Blockchain for Compliance? Not So Fast.

By Tim Panagos

At Microshare, we make use of some of the core cryptographic capabilities developed for blockchain implementations without the peer-to-peer distribution elements that make blockchain solutions both hard to scale (try millions of transactions per hour on bitcoin blockchain) and uncomfortable for use-cases where privacy of the underlying data matters.

Most blockchain implementations utilize a merkle root algorithm to include both the content of the transaction and the lineage of the blocks (group of unrelated transactions) that precede and coincide with it. Merkle tree algorithms are powerful but also slow and expensive computationally. While the approach ensures the integrity of the block (of transactions), it is overkill for managing the single transaction. The overkill factor is one of the reasons that blockchain technology will struggle to achieve an IoT scale within the next decade.

The current transaction capacity for the bitcoin blockchain, by far the most supported public blockchain, is rated to 2 transactions per second. Compare that with the current IoT data flood which easily reaches millions of transactions per hour for common IoT use-cases such as an instrumented neighborhood, commercial office building, or transportation hub. A merkle root computation coupled with the network latency of a peer-to-peer database architecture will just not get there soon.

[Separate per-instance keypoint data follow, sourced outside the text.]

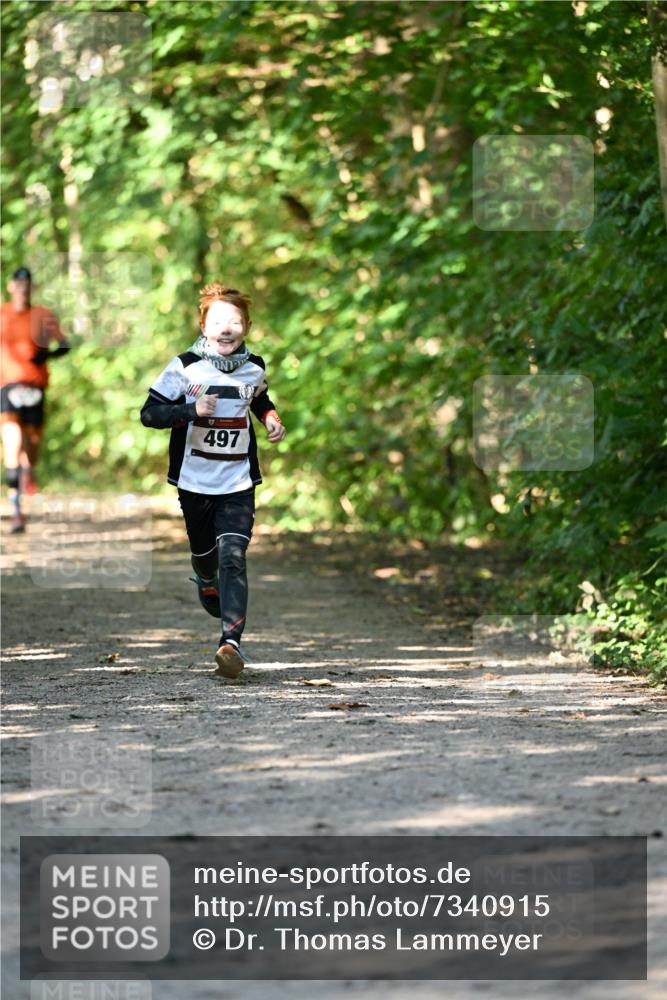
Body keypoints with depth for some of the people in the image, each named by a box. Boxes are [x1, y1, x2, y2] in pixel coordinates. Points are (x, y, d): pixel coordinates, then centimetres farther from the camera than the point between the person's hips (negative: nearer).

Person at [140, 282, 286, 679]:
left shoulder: (255, 368, 2)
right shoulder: (185, 367, -9)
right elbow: (149, 413, -11)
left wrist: (271, 417, 5)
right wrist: (192, 410, -25)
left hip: (238, 483, 0)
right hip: (195, 480, 0)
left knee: (233, 556, -17)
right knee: (204, 552, 19)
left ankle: (231, 640, -26)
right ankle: (207, 582, 57)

To achieve chain-of-custody certitude, Microshare™ uses cryptographic hashes to create unique identifiers, similar to the hashes used to secure blockchain transactions. We do not need to validate both the content of the transaction AND the surround transactions because we do not have the distributed block to worry about. Instead the “finger print” of the transaction is combined with the “finger prints” of its origins are combined into a strong key that can prove the integrity of that specific transaction. This approach is much more efficient computationally but still achieves the strongest level of chain of custody proof in the industry. We have already scaled to IoT implementation featuring millions of transactions per hour with room to spare in multi-tenant, multi-party use cases.

Naturally to achieve this scale at speed, our data aggregation approach works differently. Rather than share all data with all network participants as with distributed blockchains, we store data centrally and make controlled sharing of centralized data assets possible through APIs which enforce enterprise policies at cloud speed and scale. The benefit of the approach is that data is easily sharable but not shared by default as with blockchain databases. The data can be seen by customers, partners, or remote lines of business following encoded data governance policies that can change with the evolving business needs of a company or privacy stance of an individual. Naturally, all parties need to trust the central holder of the data (as you do with Dropbox, Salesforce, or Google). With microshare, many of our deployments are run by trusted parties such as telecom carriers to offer these services to their customers directly, we build on the decades of established trust that these companies have earned with their customers.

Finally, because transaction management continues to be private (though conditionally shareable), more conservative technology adopters can begin to exploit the value of IoT in helping to orchestrate their supply-chain ecosystems with assurance that a) professionals are continuously working to ensure security and b) proven enterprise and cloud technologies are assuring scalability and reliability of their deployments.

By using key technologies from blockchain in these less intimidating ways, we believe that we are providing an adoption path that can safely lead people from their “traditional perimeter’ mindsets to a future where peer-to-peer technologies are the norm. Along that path, you have professionals with decades of experience in enterprise systems on your team to manage the risks of that journey without sacrificing the vision of the business.


Tim Panagos is the Chief Technology Officer at Microshare Inc.